▸ **Work instructions**
1. Please extract the passage of the post on race from "First, great thanks" to "messages of support.".
2. Answer these questions from the post on race:
(a) Who made the cartoon "This Is Dedicated to That One Black Kid"?
(b) Through what did the writer find the link to that cartoon?
(c) According to the writer's replies, what does no one know?
3. Name every community that the post on race says the writer means to join after the HP hiatus.

▸ **Extract**
----

Reminder to self to join
deadbrowalking,
bobthehaitian, and
fanficofcolor after my HP hiatus.
First, great thanks to everyone who commented on my last post. You've given me hope and energy to keep posting about race as best I can, and see where it leads us. Particular thanks to those of you who are mixed race, because I feel more and more that being mixed is even it's own weird little bag, and also to all you PoC's who left messages of support.
Through the recent and excellent
PoC SF Carnival #1, which I recommend to everyone, I found a link to a cartoon that is the story of my life:
This Is Dedicated to That One Black Kid, by Keith Knight. Seriously, if one more person I don't know asks to touch my hair … never mind that it makes me sad to think that there ARE people saying that because they know me, they can't possibly be a racist. It makes me want to say, "I am not the black girl you're looking for."
In that last entry on race, many of you said that you hesitate in participating in race discussions because you feel that you don't have anything to say, don't know the right things to say, don't have enough knowledge, etc, and to you I replied, individually, that no one knows all the answers (certainly not me), that I will endeavor to make this LJ as safe a place as I can for the expression of ideas and questions though I am not your one-stop education on race, and that of course you have something to say, because you'd commented with something other than the expression of that thought.

----

▸ **Data extracts**
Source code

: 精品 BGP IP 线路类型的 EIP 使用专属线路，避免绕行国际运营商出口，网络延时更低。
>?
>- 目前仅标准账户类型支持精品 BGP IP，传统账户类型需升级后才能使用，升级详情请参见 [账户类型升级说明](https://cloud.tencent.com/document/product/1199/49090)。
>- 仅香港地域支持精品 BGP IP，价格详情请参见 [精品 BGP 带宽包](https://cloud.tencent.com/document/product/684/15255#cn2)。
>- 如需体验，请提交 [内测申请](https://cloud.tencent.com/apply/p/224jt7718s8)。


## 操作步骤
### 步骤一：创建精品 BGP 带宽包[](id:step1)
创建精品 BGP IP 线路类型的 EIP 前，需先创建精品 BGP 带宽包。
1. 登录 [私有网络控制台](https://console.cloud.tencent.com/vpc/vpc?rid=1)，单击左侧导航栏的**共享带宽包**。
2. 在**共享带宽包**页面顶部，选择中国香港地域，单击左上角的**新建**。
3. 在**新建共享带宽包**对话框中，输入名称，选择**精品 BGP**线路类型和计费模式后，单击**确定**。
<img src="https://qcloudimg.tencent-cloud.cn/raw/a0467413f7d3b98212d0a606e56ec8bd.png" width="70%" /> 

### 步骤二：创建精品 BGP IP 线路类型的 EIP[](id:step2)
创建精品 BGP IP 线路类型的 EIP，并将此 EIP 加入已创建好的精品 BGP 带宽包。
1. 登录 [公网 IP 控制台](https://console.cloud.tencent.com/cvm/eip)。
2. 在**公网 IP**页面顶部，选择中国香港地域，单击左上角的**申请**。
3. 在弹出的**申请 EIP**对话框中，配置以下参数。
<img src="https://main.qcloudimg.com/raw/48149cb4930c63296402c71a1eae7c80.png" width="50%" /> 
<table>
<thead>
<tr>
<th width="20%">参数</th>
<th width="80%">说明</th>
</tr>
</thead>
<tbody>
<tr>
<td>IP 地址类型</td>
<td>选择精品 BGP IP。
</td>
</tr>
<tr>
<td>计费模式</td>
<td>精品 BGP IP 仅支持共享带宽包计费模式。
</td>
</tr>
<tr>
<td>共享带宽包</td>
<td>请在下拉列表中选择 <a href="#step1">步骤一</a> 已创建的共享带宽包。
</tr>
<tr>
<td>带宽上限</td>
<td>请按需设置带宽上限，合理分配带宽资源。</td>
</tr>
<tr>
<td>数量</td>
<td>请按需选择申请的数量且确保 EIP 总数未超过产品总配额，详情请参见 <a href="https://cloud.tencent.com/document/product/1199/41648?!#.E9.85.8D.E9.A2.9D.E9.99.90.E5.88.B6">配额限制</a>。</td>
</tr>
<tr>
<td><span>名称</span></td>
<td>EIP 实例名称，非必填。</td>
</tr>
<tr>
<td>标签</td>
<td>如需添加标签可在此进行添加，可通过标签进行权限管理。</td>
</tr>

----

▸ **Solutions per task**
1.
First, great thanks to everyone who commented on my last post. You've given me hope and energy to keep posting about race as best I can, and see where it leads us. Particular thanks to those of you who are mixed race, because I feel more and more that being mixed is even it's own weird little bag, and also to all you PoC's who left messages of support.

2.
(a) Keith Knight
(b) The PoC SF Carnival #1
(c) All the answers

3. deadbrowalking, bobthehaitian, fanficofcolor